Seth Terkper Finance Min Seth Terkper, Minister of Finance

Mon, 21 Mar 2016 Source: B&FT

The public sector wage bill last year exceeded the budgeted amount by almost GH¢270million despite a freeze on public sector employment; proving once again the challenge that confronts government in maintaining the wage bill within budget limits as demanded by the International Monetary Fund.

According to the preliminary fiscal data from the Finance Ministry released last week, which sums up government’s revenue and spending for the entire 2015, the state spent a little above GH¢10.55billion on public sector workers’ wages and salaries as against a budget of GH¢10.28billion.

The amount expended on wages and salaries constitutes about 44 percent of the tax revenue collected in the year, and also makes up about 7.9 percent of GDP.

The fiscal data also show that about GH¢800million more of wages is in arrears.

In spite of the budget overruns on wages and salaries, however, the overall spending on public sector compensation -- made up of salaries, pensions, gratuities and social security transfers -- was GH¢12.1 billion; below the budgeted amount of GH¢12.3billion for the year, which should provide some comfort for government.

Over the years, successive governments have struggled to contain the country’s bulging wage bill even as recruitment into the public sector has for some time now been frozen in concert with implementation of the US$918million Extended Credit Facility Agreement government entered into with the IMF in April last year.

Expectations are high among managers of the economy and their multilateral partners that the budget overruns in relation to wage bill will at least this year be contained, as for the first time in the country’s history government and organised labour concluded negotiations on the national minimum wage and base pay before the 2016 budget was finalised.

However, organised labour is demanding an additional increment in wages, which they explain has become necessary since t gains from the increment in base pay have been eroded by several other tax measures implemented by government afterward.

Since the 2016 budget was presented to Parliament in November last year, utility tariffs have been increased substantially; with electricity and water tariffs going up by 59.2 and 67.2 percent respectively.

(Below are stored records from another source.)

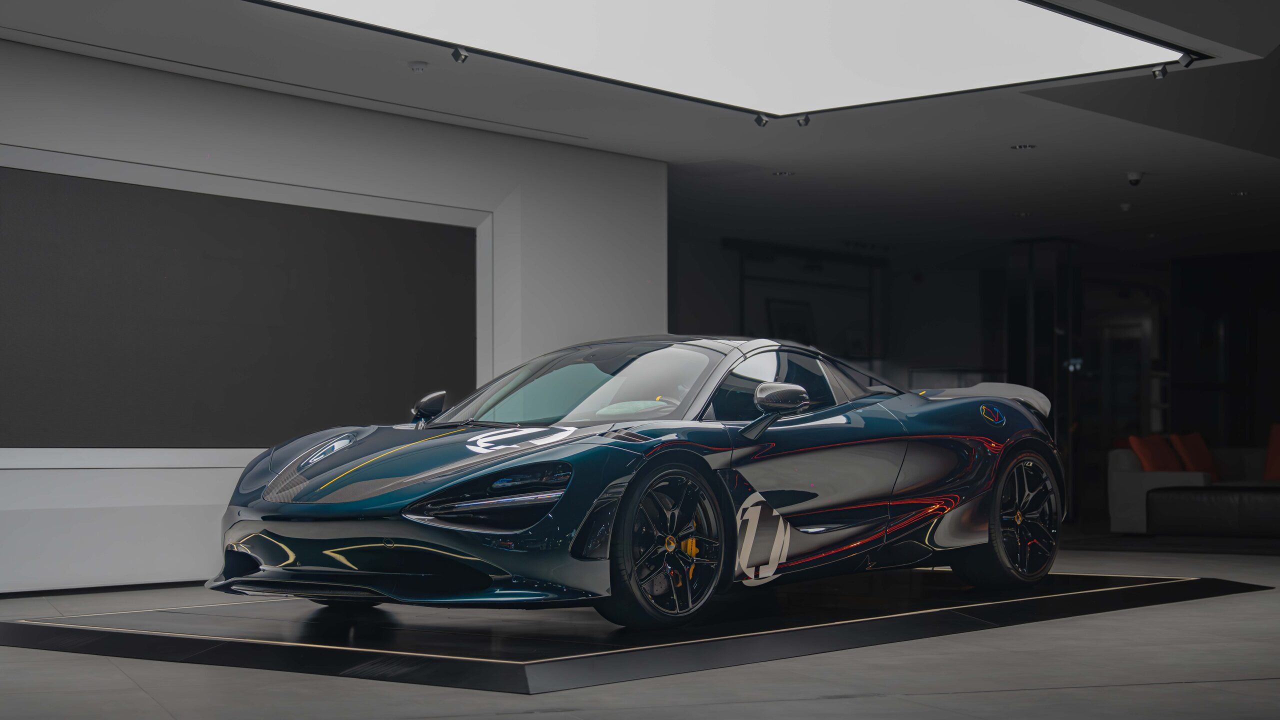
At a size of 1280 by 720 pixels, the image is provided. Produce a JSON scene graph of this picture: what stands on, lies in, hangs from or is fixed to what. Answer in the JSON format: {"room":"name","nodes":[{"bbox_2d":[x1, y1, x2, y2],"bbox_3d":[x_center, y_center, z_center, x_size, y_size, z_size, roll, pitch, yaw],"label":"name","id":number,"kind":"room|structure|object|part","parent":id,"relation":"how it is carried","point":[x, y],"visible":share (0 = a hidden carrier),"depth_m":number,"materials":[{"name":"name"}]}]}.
{"room":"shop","nodes":[
{"label":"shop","id":0,"kind":"room"},
{"bbox_2d":[1,37,667,594],"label":"white wall","id":1,"kind":"structure","parent":0,"point":[295,124],"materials":[{"name":"white paint"}]},
{"bbox_2d":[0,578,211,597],"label":"baseboard","id":2,"kind":"structure","parent":1,"relation":"attached to","point":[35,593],"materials":[{"name":"black"}]},
{"bbox_2d":[0,144,491,466],"bbox_3d":[-2.185,-0.202,9.389,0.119,1.487,3.392,-2,-3,43],"label":"wall panel","id":3,"kind":"object","parent":1,"relation":"attached to","point":[123,442],"visible":0.95,"depth_m":9.39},
{"bbox_2d":[0,0,1279,261],"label":"ceiling","id":4,"kind":"structure","parent":0,"point":[1126,156],"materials":[{"name":"paint"}]},
{"bbox_2d":[407,60,427,72],"bbox_3d":[-1.076,-1.444,8.954,0.130,0.049,0.128,-2,-3,43],"label":"smoke detector","id":5,"kind":"object","parent":4,"relation":"attached to","point":[415,65],"visible":0.98,"depth_m":8.91,"materials":[{"name":"white"}]},
{"bbox_2d":[450,46,469,63],"bbox_3d":[-0.852,-1.476,8.732,0.110,0.121,0.104,-2,-3,43],"label":"spotlight","id":6,"kind":"object","parent":4,"relation":"attached to","point":[459,53],"visible":0.98,"depth_m":8.71,"materials":[{"name":"black metal"}]},
{"bbox_2d":[266,0,1193,116],"bbox_3d":[0.130,-1.629,7.697,2.664,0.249,4.641,-2,-3,43],"label":"ceiling light panel","id":7,"kind":"object","parent":4,"relation":"attached to","point":[991,28],"visible":0.98,"depth_m":8.50,"materials":[{"name":"white"}]},
{"bbox_2d":[753,113,769,126],"bbox_3d":[0.703,-1.419,10.537,0.112,0.130,0.104,-2,-3,43],"label":"spotlight","id":8,"kind":"object","parent":4,"relation":"attached to","point":[760,122],"visible":0.97,"depth_m":10.51,"materials":[{"name":"black metal"}]},
{"bbox_2d":[771,169,794,176],"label":"recessed light","id":9,"kind":"object","parent":4,"relation":"in","point":[783,174],"visible":0.97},
{"bbox_2d":[795,113,811,126],"bbox_3d":[0.921,-1.408,10.463,0.112,0.126,0.112,-2,-3,43],"label":"spotlight","id":10,"kind":"object","parent":4,"relation":"attached to","point":[806,120],"visible":0.89,"depth_m":10.44,"materials":[{"name":"black metal"}]},
{"bbox_2d":[1009,142,1036,150],"bbox_3d":[2.372,-1.346,11.447,0.195,0.018,0.192,-2,-3,43],"label":"recessed light","id":11,"kind":"object","parent":4,"relation":"in","point":[1019,147],"visible":0.96,"depth_m":11.42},
{"bbox_2d":[1014,210,1032,217],"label":"recessed light","id":12,"kind":"object","parent":4,"relation":"in","point":[1026,213],"visible":0.97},
{"bbox_2d":[1118,202,1131,211],"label":"smoke detector","id":13,"kind":"object","parent":4,"relation":"attached to","point":[1123,206],"visible":0.98,"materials":[{"name":"white"}]},
{"bbox_2d":[1126,170,1143,185],"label":"security camera","id":14,"kind":"object","parent":4,"relation":"attached to","point":[1133,177],"visible":0.99,"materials":[{"name":"white plastic"}]},
{"bbox_2d":[1150,63,1168,79],"bbox_3d":[2.633,-1.498,9.331,0.111,0.134,0.098,-2,-3,43],"label":"spotlight","id":15,"kind":"object","parent":4,"relation":"attached to","point":[1156,74],"visible":0.96,"depth_m":9.31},
{"bbox_2d":[1176,52,1196,67],"bbox_3d":[2.654,-1.494,8.988,0.124,0.127,0.084,-2,-3,43],"label":"spotlight","id":16,"kind":"object","parent":4,"relation":"attached to","point":[1186,65],"visible":0.78,"depth_m":8.97,"materials":[{"name":"black metal"}]},
{"bbox_2d":[1230,190,1249,196],"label":"recessed light","id":17,"kind":"object","parent":4,"relation":"in","point":[1241,193],"visible":0.96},
{"bbox_2d":[0,537,1279,719],"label":"floor","id":18,"kind":"structure","parent":0,"point":[114,680],"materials":[{"name":"grey concrete"}]},
{"bbox_2d":[0,569,1274,695],"bbox_3d":[0.221,0.991,7.743,3.078,0.043,5.064,-2,-3,43],"label":"display platform","id":19,"kind":"object","parent":18,"relation":"on","point":[1193,581],"visible":0.9,"depth_m":6.50,"materials":[{"name":"black"}]},
{"bbox_2d":[203,336,1065,624],"bbox_3d":[0.303,0.388,7.568,1.501,1.062,4.077,-2,-3,43],"label":"sports car","id":20,"kind":"object","parent":19,"relation":"on","point":[271,487],"visible":0.98,"depth_m":6.82,"materials":[{"name":"blue metal"}]},
{"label":"windshield","id":21,"kind":"part","parent":20,"relation":"part of","materials":[{"name":"clear glass"}]},
{"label":"mirror","id":22,"kind":"part","parent":20,"relation":"part of","materials":[{"name":"black mirror"}]},
{"bbox_2d":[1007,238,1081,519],"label":"column","id":23,"kind":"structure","parent":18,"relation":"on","point":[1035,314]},
{"bbox_2d":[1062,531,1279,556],"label":"rug","id":24,"kind":"object","parent":18,"relation":"on","point":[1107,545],"visible":0.86,"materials":[{"name":"carpet"}]},
{"bbox_2d":[1110,441,1279,535],"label":"sofa","id":25,"kind":"object","parent":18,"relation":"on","point":[1121,487],"visible":0.62,"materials":[{"name":"grey fabric"}]},
{"bbox_2d":[1129,434,1183,472],"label":"orange cushion","id":26,"kind":"object","parent":25,"relation":"on","point":[1160,462],"visible":0.71,"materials":[{"name":"orange fabric"}]},
{"bbox_2d":[1167,433,1220,480],"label":"orange cushion","id":27,"kind":"object","parent":25,"relation":"on","point":[1190,451],"visible":0.71,"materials":[{"name":"orange fabric"}]},
{"bbox_2d":[1263,424,1279,480],"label":"orange cushion","id":28,"kind":"object","parent":25,"relation":"on","point":[1271,462],"visible":0.96,"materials":[{"name":"orange fabric"}]},
{"bbox_2d":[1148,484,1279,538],"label":"black ottoman","id":29,"kind":"object","parent":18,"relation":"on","point":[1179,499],"visible":1,"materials":[{"name":"black leather"}]},
{"bbox_2d":[671,220,1279,529],"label":"back wall","id":30,"kind":"structure","parent":0,"point":[1276,268],"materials":[{"name":"black"}]},
{"bbox_2d":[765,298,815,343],"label":"picture frame","id":31,"kind":"object","parent":30,"relation":"attached to","point":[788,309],"visible":0.56,"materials":[{"name":"black"}]},
{"bbox_2d":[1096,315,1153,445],"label":"door","id":32,"kind":"structure","parent":30,"relation":"in","point":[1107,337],"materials":[{"name":"glass"}]}
]}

Additionally, the implementation of a raft of taxes -- especially the recently introduced Energy Levies -- have pushed up petroleum prices by at least 35 percent since January this year, with the start of ECOWAS Common External tariffs also increasing prices of imported goods by about 20 percent.

The pass-through effects of these increments have spiked inflationary pressures, with the inflation rate now pegged at 18.5 percent from 17.6 percent in November.

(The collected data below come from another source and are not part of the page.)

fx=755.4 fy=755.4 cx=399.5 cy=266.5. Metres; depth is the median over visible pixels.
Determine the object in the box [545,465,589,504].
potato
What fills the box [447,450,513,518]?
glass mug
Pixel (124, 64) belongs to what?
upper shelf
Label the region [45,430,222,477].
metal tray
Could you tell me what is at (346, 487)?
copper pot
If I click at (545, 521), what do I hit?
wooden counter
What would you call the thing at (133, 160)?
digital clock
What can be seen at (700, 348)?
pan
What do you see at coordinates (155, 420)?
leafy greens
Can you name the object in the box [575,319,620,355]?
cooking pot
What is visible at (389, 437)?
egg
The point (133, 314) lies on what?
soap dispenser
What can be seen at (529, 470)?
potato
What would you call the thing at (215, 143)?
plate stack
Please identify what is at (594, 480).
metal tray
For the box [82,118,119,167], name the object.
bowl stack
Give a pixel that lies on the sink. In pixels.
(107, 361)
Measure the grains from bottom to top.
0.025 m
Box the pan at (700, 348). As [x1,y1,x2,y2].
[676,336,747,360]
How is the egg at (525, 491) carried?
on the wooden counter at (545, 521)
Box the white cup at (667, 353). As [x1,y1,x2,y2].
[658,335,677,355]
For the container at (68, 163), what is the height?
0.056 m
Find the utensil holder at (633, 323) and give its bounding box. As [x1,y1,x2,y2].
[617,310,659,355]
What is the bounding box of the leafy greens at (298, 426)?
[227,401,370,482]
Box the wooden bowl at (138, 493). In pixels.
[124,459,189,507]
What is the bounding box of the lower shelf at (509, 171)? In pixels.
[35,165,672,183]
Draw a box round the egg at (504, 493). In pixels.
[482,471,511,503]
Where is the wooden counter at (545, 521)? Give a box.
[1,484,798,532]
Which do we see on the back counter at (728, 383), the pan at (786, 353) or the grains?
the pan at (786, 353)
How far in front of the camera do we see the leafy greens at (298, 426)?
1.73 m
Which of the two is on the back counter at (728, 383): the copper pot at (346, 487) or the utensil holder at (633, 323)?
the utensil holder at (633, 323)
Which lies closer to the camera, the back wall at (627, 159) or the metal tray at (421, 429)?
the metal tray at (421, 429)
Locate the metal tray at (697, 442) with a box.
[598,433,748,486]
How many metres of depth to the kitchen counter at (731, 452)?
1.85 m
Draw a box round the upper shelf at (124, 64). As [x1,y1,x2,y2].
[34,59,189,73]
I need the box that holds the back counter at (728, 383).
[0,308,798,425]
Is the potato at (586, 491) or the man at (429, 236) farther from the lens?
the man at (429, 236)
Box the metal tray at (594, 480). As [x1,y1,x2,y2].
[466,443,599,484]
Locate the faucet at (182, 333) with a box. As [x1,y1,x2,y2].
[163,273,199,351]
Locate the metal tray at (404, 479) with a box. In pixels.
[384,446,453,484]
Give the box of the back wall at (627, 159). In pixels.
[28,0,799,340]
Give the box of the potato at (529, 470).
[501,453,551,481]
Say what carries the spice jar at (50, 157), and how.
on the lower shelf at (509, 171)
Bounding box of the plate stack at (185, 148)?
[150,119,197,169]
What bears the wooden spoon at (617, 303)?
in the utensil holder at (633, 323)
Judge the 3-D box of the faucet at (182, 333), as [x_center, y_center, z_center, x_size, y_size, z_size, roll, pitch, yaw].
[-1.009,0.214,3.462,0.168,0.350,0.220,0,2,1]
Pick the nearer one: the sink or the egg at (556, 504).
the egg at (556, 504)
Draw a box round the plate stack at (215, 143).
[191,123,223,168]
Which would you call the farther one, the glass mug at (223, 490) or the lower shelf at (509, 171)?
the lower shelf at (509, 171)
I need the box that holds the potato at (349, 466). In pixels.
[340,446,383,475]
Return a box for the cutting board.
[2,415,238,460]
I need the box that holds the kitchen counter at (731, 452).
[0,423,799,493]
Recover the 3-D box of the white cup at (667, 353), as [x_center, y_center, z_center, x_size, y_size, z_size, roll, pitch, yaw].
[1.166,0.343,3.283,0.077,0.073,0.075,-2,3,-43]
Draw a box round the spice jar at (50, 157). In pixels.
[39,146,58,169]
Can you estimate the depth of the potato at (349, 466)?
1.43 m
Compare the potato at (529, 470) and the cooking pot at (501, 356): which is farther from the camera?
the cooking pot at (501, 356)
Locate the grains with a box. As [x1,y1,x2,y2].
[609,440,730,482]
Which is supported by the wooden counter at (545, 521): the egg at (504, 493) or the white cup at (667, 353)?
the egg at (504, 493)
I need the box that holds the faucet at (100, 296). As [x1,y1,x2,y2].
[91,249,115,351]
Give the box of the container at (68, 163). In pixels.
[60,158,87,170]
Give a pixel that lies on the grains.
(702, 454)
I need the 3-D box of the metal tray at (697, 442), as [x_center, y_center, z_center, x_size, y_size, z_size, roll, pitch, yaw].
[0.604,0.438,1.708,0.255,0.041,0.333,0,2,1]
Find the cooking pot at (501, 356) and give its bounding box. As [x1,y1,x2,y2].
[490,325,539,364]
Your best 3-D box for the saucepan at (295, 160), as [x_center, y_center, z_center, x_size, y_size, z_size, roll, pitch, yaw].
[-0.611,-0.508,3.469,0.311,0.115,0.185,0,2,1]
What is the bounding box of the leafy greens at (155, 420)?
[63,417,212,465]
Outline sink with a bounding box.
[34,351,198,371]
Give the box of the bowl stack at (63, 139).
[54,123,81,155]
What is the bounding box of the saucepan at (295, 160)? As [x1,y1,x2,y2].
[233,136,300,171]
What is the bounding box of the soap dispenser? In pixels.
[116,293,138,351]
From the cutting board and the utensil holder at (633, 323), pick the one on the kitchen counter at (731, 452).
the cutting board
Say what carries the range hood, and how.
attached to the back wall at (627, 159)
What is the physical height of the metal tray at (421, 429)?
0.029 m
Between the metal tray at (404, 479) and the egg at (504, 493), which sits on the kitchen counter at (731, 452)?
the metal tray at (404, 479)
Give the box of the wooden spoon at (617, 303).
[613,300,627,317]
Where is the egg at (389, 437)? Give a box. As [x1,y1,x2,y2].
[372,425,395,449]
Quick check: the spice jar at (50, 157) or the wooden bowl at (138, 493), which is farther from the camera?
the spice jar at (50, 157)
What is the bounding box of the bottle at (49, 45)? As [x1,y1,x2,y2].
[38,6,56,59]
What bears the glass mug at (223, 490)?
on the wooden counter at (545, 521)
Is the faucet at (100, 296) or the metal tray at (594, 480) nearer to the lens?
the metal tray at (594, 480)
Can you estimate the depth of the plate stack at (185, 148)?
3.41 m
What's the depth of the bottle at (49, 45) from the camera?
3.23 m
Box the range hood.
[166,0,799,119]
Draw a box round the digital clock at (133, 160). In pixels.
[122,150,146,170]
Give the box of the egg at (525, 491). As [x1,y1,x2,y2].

Nonetheless, government is insistent on maintaining the wage bill within the budget limit, since any compensation-related slippages or overruns could compromise the fiscal consolidation programme.

Finance Minister Seth Terkper is concerned further growth in wages will derail government’s ongoing fiscal consolidation efforts, crowd out investment in infrastructure and social programmes, and generate worse economic outcomes; a stance that has received backing from President John Mahama.

Controlling the growth of wages to lower the share of state revenue they absorb is key among government’s efforts to cut the budget deficit this year to 5.3 percent of GDP, and rebalance spending in favour of public investment.